Assim, a melhor forma de compreender toda essa manifestação de liberdade na obra Contrato Social é entender que o ser humano deve agir com autonomia, sendo senhor ou legislador de suas próprias leis:
Xxxxxxxx define liberdade, nessa obra, como a obediência que o homem deve à lei que se determinou a si mesmo, ou seja, a lei que ajudou a elaborar a partir do que há de comum nas vontades particulares.
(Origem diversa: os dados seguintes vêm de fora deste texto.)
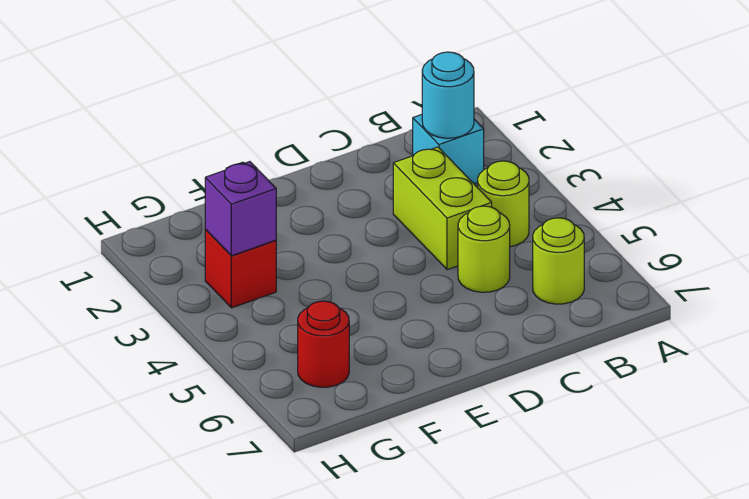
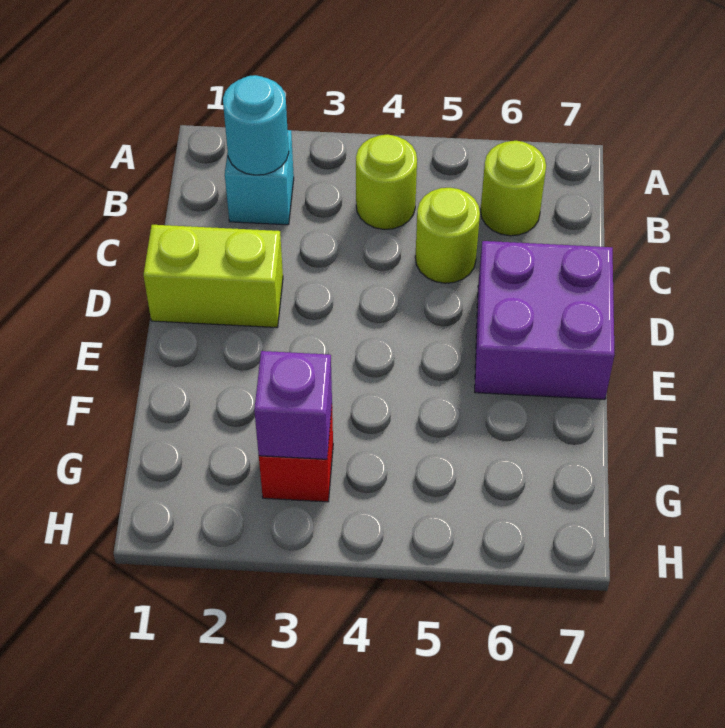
lime 1x2 brick [393,147,492,270] -> lime 1x2 brick moved to [143,225,283,327]
none -> purple 2x2 brick [475,241,615,399]
red 1x1 round brick [298,301,349,387] -> none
A liberdade, para o filósofo, torna o homem senhor de si mesmo, com autonomia da vontade, e não escravo, quando age por impulso. (BRIGHENTE; POI, 2013, p. 21.756).
Assim, a liberdade é uma das implicações diretas do conceito de autonomia na obra Contrato Social de Xxxxxxxx. Quando a liberdade positiva é obstruída por outrem, temos o cerceamento da liberdade política e o impedimento da livre atuação civil (cf. BERLIN, 2002, p. 229). Em sociedade civil, a liberdade positiva é expressa na autonomia dos homens em criar as leis que eles irão obedecer, já que são necessários argumentos para sustentar as normas, como disserta Berlin (2002, p. 105): “Quando perguntamos por que um homem deve obedecer, estamos pedindo explicação do que é normativo em noções como autoridade, soberania, liberdade e a justificação de sua validade em argumentos políticos. ”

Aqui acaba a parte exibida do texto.